:: Brano fornito
Un altro simbolo però già si intravede anche se non è ancora compiutamente declinato da tutti. È l’Europa. La battaglia di Matteo Salvini è chiaramente anti-euro e con questa vuole scalare il centrodestra berlusconiano. Ed è anche la bandiera del Movimento 5 Stelle che ieri ha presentato in Cassazione una legge di iniziativa popolare costituzionale per indire un referendum consultivo sull’euro. Ed è spuntato qualcosa anche a sinistra con le tesi di Stefano Fassina che propone un’uscita cooperativa dall’euro dai contorni ancora sfumati. È chiaro che si va a parare lì. E che gli schieramenti più che dividersi sull’articolo 18 o sulle pensioni si dovranno dividere sulla "fonte" di tutte queste misure economiche: l’Europa.
Nel 2002 l’articolo 18 aveva la forza di uno spartiacque perché stava dentro un contesto tutto nazionale. Eravamo entrati solo da qualche mese nell’euro. Oggi è chiaro a tutti che la riforma del lavoro è tra le riforme che ci chiedono la Commissione Ue e la Bce. Protestare oggi contro il Jobs act senza tenere conto del contesto europeo è un nonsenso. Esattamente come la battaglia contro la legge Fornero e il ripristino delle pensioni di anzianità, che ieri chiedeva Maurizio Landini dalla piazza di Milano. Pensioni e lavoro sono riforme che discendono direttamente dallo stare nell’Ue e dentro le regole dei Trattati che impongono vincoli di finanza pubblica.
::::
:: Elenco fornito
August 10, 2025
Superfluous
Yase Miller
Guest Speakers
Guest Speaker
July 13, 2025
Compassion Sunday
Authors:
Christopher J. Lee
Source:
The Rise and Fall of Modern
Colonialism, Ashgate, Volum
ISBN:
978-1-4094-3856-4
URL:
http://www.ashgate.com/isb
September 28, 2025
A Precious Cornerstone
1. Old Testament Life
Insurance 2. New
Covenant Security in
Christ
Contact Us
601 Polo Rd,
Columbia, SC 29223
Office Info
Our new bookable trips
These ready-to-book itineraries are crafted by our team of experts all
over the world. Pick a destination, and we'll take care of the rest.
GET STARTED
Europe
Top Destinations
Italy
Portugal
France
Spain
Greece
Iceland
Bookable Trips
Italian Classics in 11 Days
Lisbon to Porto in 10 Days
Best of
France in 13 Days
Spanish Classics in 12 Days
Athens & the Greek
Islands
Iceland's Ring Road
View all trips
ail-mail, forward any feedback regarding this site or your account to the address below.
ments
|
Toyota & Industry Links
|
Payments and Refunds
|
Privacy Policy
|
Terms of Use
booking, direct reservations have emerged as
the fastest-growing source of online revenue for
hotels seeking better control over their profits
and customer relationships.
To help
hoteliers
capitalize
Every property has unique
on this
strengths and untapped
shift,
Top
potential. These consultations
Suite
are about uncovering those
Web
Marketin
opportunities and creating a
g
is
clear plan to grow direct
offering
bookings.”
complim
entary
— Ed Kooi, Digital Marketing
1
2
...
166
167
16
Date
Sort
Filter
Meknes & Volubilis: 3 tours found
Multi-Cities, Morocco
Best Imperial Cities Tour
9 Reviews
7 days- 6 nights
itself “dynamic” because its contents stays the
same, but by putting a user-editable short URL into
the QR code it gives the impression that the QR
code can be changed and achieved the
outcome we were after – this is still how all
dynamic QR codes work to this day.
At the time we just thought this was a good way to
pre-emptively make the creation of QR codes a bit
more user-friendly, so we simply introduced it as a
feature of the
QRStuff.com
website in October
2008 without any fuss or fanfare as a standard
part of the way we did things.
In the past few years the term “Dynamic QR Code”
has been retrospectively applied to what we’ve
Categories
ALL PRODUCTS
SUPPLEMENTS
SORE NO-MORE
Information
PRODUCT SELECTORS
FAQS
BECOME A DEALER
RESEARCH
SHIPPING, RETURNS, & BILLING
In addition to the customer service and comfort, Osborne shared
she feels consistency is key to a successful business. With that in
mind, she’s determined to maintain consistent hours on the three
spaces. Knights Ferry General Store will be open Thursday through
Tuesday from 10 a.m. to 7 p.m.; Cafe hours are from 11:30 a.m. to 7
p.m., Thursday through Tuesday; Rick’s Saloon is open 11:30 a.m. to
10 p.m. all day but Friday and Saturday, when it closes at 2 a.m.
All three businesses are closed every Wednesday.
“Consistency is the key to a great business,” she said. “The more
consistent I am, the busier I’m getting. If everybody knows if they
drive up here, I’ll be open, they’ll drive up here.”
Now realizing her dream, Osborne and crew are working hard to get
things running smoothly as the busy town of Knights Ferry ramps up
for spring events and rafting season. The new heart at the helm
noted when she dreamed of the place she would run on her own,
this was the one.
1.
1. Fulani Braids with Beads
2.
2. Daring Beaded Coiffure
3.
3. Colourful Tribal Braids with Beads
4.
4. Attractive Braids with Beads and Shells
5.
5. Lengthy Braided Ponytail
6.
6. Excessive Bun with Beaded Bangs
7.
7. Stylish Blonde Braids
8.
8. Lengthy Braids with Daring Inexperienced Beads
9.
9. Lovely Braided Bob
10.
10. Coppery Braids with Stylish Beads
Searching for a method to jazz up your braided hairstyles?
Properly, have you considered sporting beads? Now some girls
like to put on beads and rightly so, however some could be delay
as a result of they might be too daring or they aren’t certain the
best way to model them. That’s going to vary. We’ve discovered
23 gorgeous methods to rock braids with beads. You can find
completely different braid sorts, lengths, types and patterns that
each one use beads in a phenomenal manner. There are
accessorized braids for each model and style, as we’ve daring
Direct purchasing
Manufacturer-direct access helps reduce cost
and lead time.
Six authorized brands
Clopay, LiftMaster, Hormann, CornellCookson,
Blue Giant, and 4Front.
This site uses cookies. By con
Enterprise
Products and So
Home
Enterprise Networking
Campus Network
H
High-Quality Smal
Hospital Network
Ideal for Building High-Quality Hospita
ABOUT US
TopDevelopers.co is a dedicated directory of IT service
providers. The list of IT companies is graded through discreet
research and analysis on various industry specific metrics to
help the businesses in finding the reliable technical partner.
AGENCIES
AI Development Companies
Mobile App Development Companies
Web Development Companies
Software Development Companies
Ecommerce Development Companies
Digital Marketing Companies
::::
▶ Istruzioni dei compiti:
1 > Riscrivi le righe dell'elenco che vanno dall'inizio fino alla riga che contiene "Insurance 2. New", inclusa, sostituendo "Cornerstone" con "Foundation" e lasciando tutto il resto invariato.
2 > Prosegui il brano sull'euro e sulle riforme legate all'Europa, ripartendo dopo la sua ultima frase.

▶ Risposte ai compiti:
1 >
August 10, 2025
Superfluous
Yase Miller
Guest Speakers
Guest Speaker
July 13, 2025
Compassion Sunday
Authors:
Christopher J. Lee
Source:
The Rise and Fall of Modern
Colonialism, Ashgate, Volum
ISBN:
978-1-4094-3856-4
URL:
http://www.ashgate.com/isb
September 28, 2025
A Precious Foundation
1. Old Testament Life
Insurance 2. New

2 >
È difficile che Maurizio Landini possa ancora attaccare la minoranza del Pd come ha fatto ieri – la mediazione sull’articolo 18 «serve ai parlamentari per conservare il posto» – senza trarre le logiche conseguenze sul quadro europeo. Su questo punto lo spazio è già occupato: sia Salvini che Grillo si sono portati avanti. Il centrosinistra andrà a rimorchio? Matteo Renzi – per il momento – ingaggia duelli a distanza con la Commissione Juncker ma non si vede ancora verso dove. Verso la violazione del 3%? E non è chiaro cosa farà la sinistra politica e sindacale che sull’anti-euro andrebbe sulle posizioni di Salvini e Grillo. Può permetterselo senza altre lacerazioni? Molto dipenderà dalle partite che si giocano nella Bce (sul QE) e a Bruxelles. Quell’esito determinerà un nuovo spartiacque.